Frankfurt - The European Central Bank (ECB) has presented policy makers with updated economic forecasts that are largely unchanged from those published in September, according to officials familiar with the numbers.
Changes to the projections, which are based on estimates by the 19 national central banks, are marginal, the people said, citing documents circulated by the ECB before Thursday’s Governing Council meeting.
The people asked not to be identified because the predictions haven’t yet been released.
The ECB will revise down its 2017 inflation forecast to 1.6% from 1.7%, one of the people said. An ECB spokesperson declined to comment.
A confirmation of the ECB’s existing outlook for a continued, though weak, recovery would undermine the case of policy makers who see sluggish inflation as a reason for more stimulus. Instead, they’ll need to focus on as-yet-unrealised risks to explain any shift in policy.

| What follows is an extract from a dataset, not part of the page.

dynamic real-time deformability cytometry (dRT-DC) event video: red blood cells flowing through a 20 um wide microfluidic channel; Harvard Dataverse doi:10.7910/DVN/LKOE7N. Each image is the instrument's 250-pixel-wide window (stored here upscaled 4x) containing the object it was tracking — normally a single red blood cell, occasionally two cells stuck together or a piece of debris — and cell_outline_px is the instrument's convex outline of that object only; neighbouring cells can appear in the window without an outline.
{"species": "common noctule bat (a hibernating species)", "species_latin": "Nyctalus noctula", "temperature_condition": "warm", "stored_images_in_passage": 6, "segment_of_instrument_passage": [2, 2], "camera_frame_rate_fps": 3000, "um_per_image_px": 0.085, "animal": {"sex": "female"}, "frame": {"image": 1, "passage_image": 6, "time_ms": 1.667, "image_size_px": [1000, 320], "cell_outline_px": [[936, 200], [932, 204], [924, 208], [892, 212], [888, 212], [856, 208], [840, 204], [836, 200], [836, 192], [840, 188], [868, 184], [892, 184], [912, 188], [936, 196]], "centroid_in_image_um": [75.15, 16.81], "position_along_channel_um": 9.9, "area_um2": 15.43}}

ECB President Mario Draghi has all but promised action for Thursday. Options include a further cut in the deposit rate from minus 0.2%, and an expansion or extension of a €1.1trn asset-purchase programme.
The euro pared its decline on the news on Thursday. It traded at $1.0588 at 09:21 on Friday.
Credibility risk
In September, the ECB predicted growth would accelerate from 1.4% this year to 1.7% in 2016 and 1.8% in 2017. It saw the inflation rate rising from 0.1% in 2015 to 1.1% next year.
ECB Vice President Vitor Constancio said on November 25 that the revised forecasts will be key to the final decision on stimulus. Draghi told European lawmakers on November 12 that the projections would be one input into the monetary-policy meeting, alongside the work of ECB committees on potential measures.
Executive Board member Peter Praet, the ECB’s chief economist, said last month that the central bank was concerned that the date when it reaches its inflation goal of just under 2% will slip.
“And even if it’s slightly, it’s a repetition of a past pattern,” he said in a Bloomberg interview on November 16. “And then you go into the question of credibility of monetary policy.”